From a conservation perspective, our findings highlight the necessity of preserving cave ecosystems beyond their bounds. The conservation of the surrounding landscapes, including wetlands, lakes, and vegetation mosaics that regulate water flow and support bat populations, is critical for the ecological integrity of cave systems. Furthermore, the integrated approach used in this study provides a framework for quantifying surface-subsurface connectivity in different karst and pseudokarst ecosystems globally. This approach, which combines geoenvironmental mapping with compositional and multivariate analyses, can support comparative research and guide conservation strategies for underground biodiversity in the face of growing environmental challenges.
Supporting information
S1 Table. Isotopic and elementar dataset.
Carbon and nitrogen stable isotope values (δ¹³C relative to VPDB and δ¹⁵N relative to atmospheric air; ‰) and elemental composition (C and N; %) of guano deposits from the Carajás region southeastern Amazonia.
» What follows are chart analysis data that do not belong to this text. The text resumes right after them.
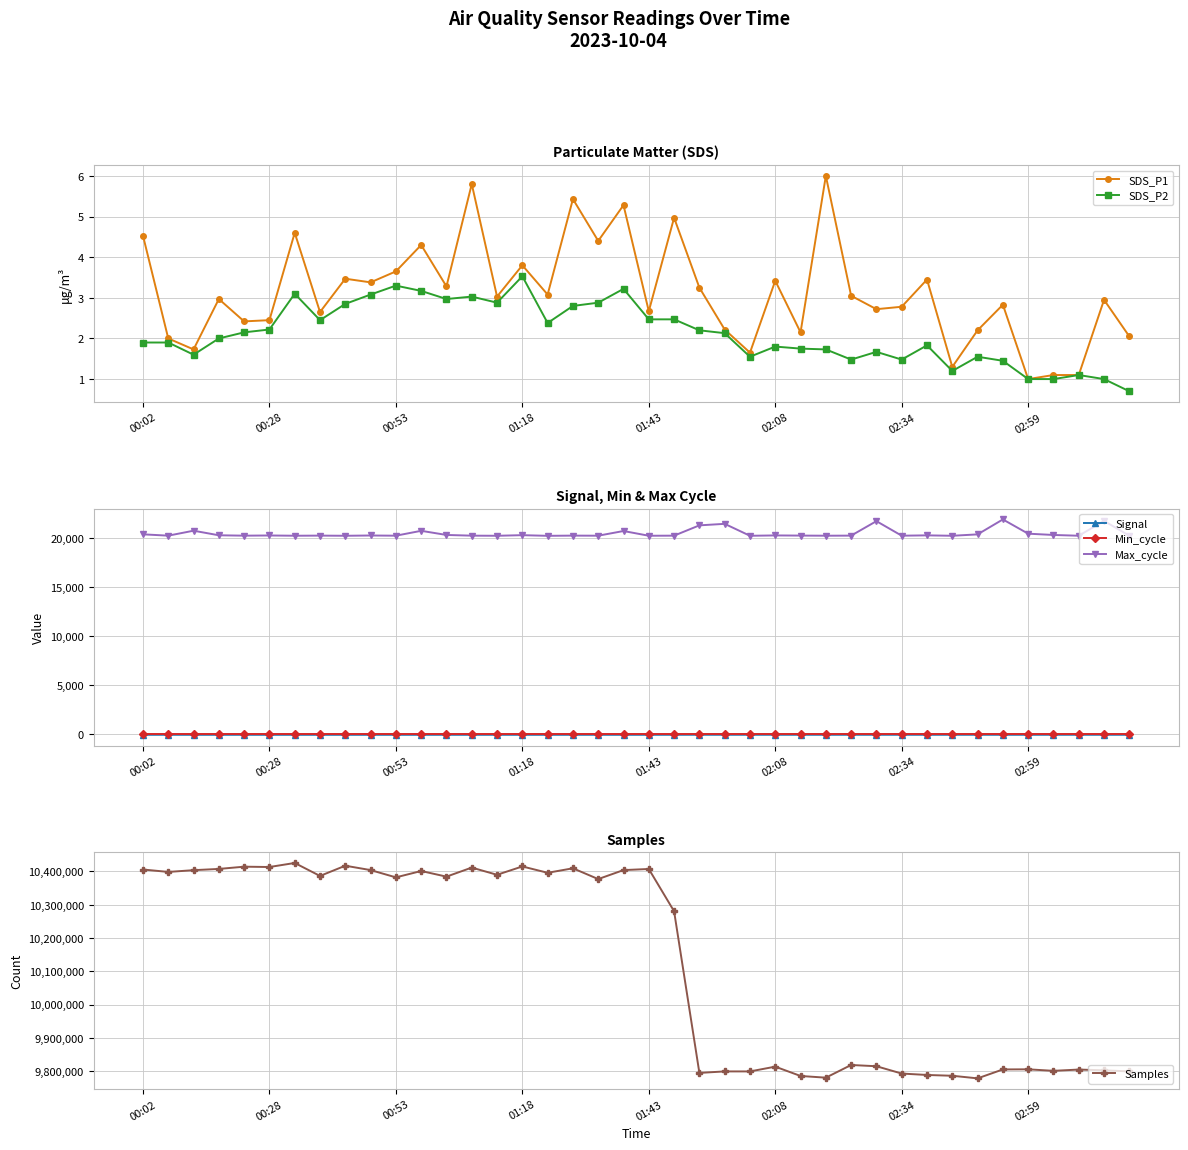

True or false: Max_cycle and SDS_P2 intersect in this chart.

False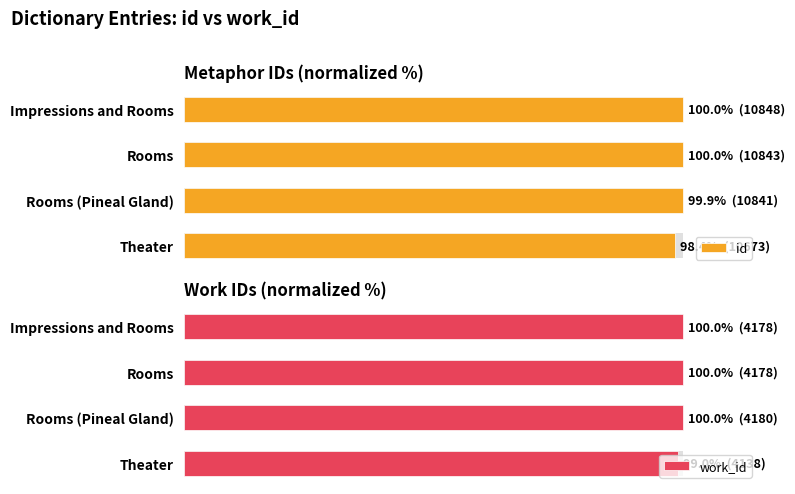

True or false: id has a value of 100.0 at Rooms.

True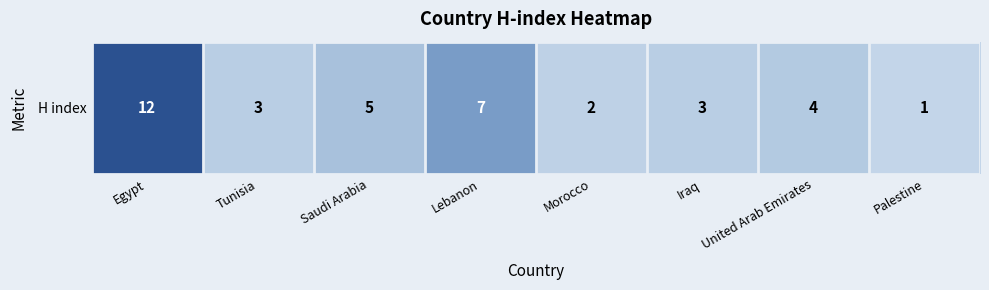

At which category does the chart reach its minimum across all series?

Palestine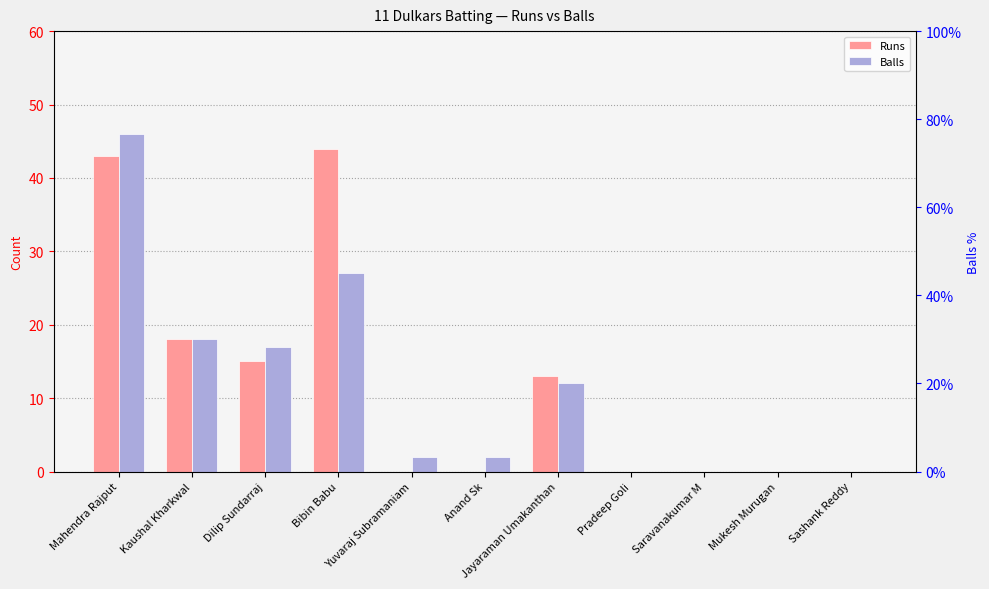

What is the label of the 2nd bar from the left?

Kaushal Kharkwal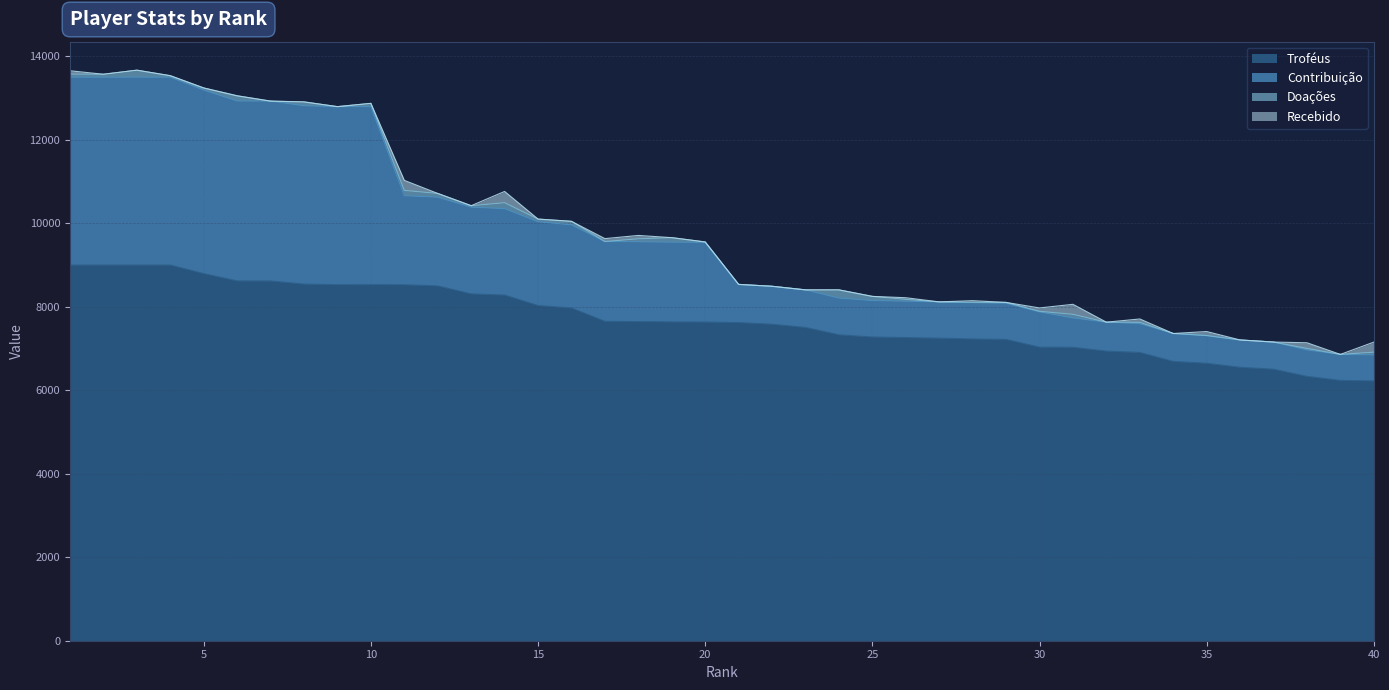

At which label does Troféus reach its minimum?

40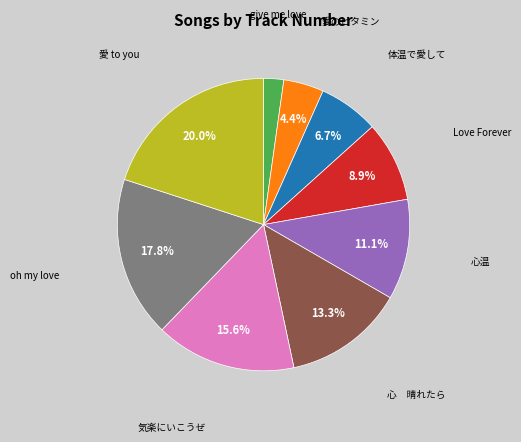

Does any single category account for the majority?

No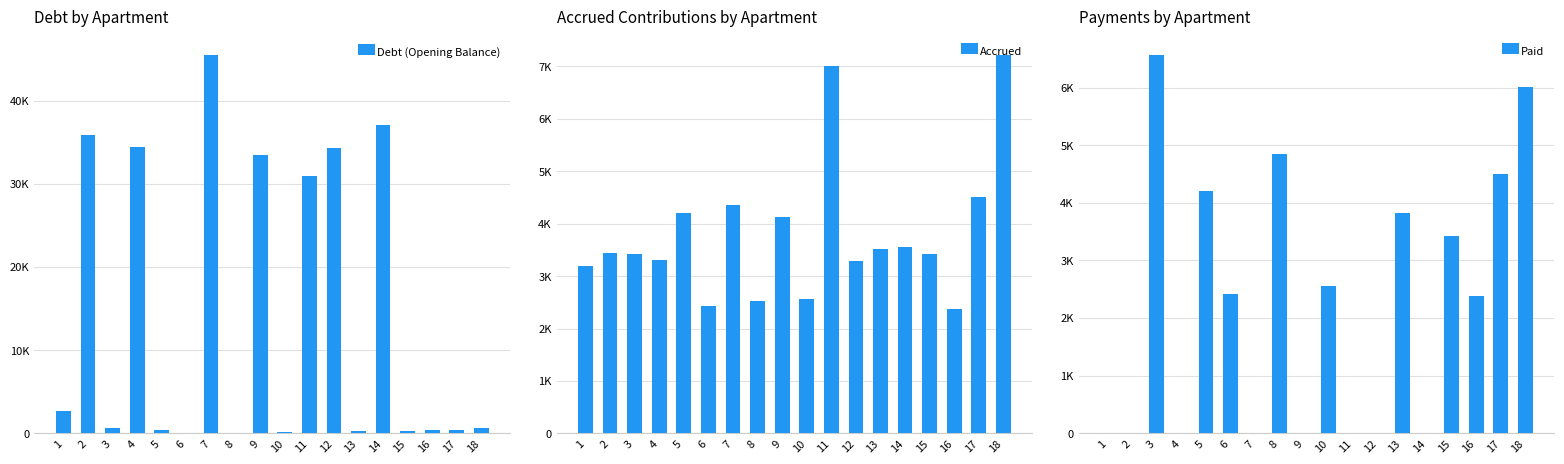

True or false: Accrued has a value of 11246.6 at 18.

False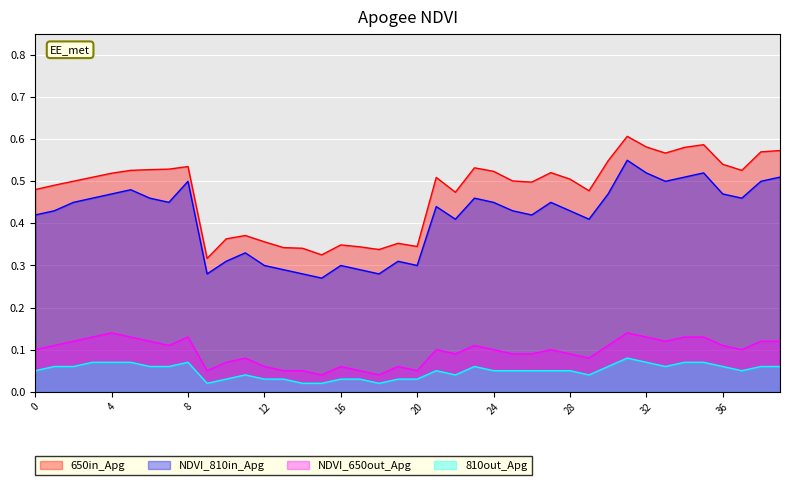

How many distinct data groups are displayed?

4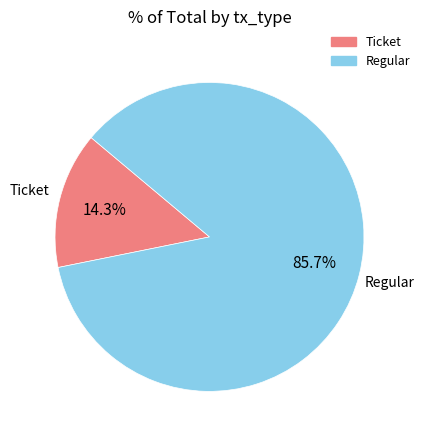

Between Ticket and Regular, which is larger?

Regular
https://doi.org/10.1371/journal.pone.0344450.s001
(XLSX)
S2 Table. MixSIAR dataset.
Proportional contribution values for each category (upland lakes, forest patches, grasslands, poorly drained depressions, rupestrian savanna, and soils) across guano profiles from the studied caves in Carajás region, southeastern Amazonia.
https://doi.org/10.1371/journal.pone.0344450.s002
(XLSX)
Acknowledgments
The first author is grateful to all who contributed to the conception and execution of this work, offering support during fieldwork, sample analysis, and engaging in fruitful discussions.